* [Action item]: In the passage on the Microsoft antitrust remedy, what do the Court's determinations preclude?

* [Source passage]:
··········

2. The government concedes that the law requires a "significant causal connection between the conduct and the maintenance of monopoly power" before "more extensive equitable relief" may be ordered. The government does not dispute that a showing of causation is essential before broad equitable relief may be awarded. Instead, the government asserts that "because the Court found 'a significant causal connection between the conduct and the maintenance of monopoly power,'" the antitrust violations found by the Court "warrant 'more extensive equitable relief' than a mere prohibition on a continuation of the precise conduct it employed in the past." (Pls.' Reply Mem. at 7 (quoting III Philip E. Areeda & Herbert Hovenkamp, Antitrust Law  653b, at 91-92 (1996).) The Court's Findings of Fact and Conclusions of Law belie the government's assertion.

The Court expressly found that the government has not shown a significant causal connection between the challenged conduct and what the Court held to be Microsoft's maintenance of monopoly power. In its Findings of Fact, the Court stated that "[t]here is insufficient evidence to find that, absent Microsoft's actions, Navigator and Java already would have ignited genuine competition in the market for Intel-compatible PC operating systems." (Findings of Fact  411.) The Court similarly stated in its Conclusions of Law that "the evidence does not prove that [Navigator and Java] would have succeeded absent Microsoft's actions." (Conclusions of Law at 20.) These determinations preclude the extreme structural relief now demanded by the government.

··········

* [Stored data]:
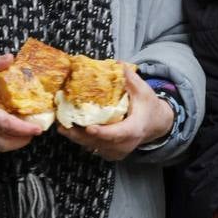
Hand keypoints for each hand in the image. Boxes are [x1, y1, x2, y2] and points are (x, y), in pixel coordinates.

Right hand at [0, 54, 42, 152]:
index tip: (37, 128)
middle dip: (22, 140)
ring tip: (26, 130)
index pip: (3, 124)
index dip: (22, 129)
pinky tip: (10, 129)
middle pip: (3, 142)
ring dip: (14, 141)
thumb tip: (10, 57)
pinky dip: (3, 138)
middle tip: (35, 130)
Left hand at [56, 69, 174, 161]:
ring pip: (94, 147)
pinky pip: (94, 148)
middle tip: (62, 126)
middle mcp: (125, 144)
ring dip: (77, 138)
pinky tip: (70, 131)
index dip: (102, 133)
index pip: (117, 134)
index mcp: (134, 129)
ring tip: (61, 127)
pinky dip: (82, 140)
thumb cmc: (148, 106)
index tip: (88, 128)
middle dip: (80, 135)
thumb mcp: (143, 90)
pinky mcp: (111, 153)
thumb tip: (117, 64)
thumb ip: (130, 78)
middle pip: (99, 143)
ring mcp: (117, 151)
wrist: (156, 123)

··········

* [Solution]: The extreme structural relief now demanded by the government.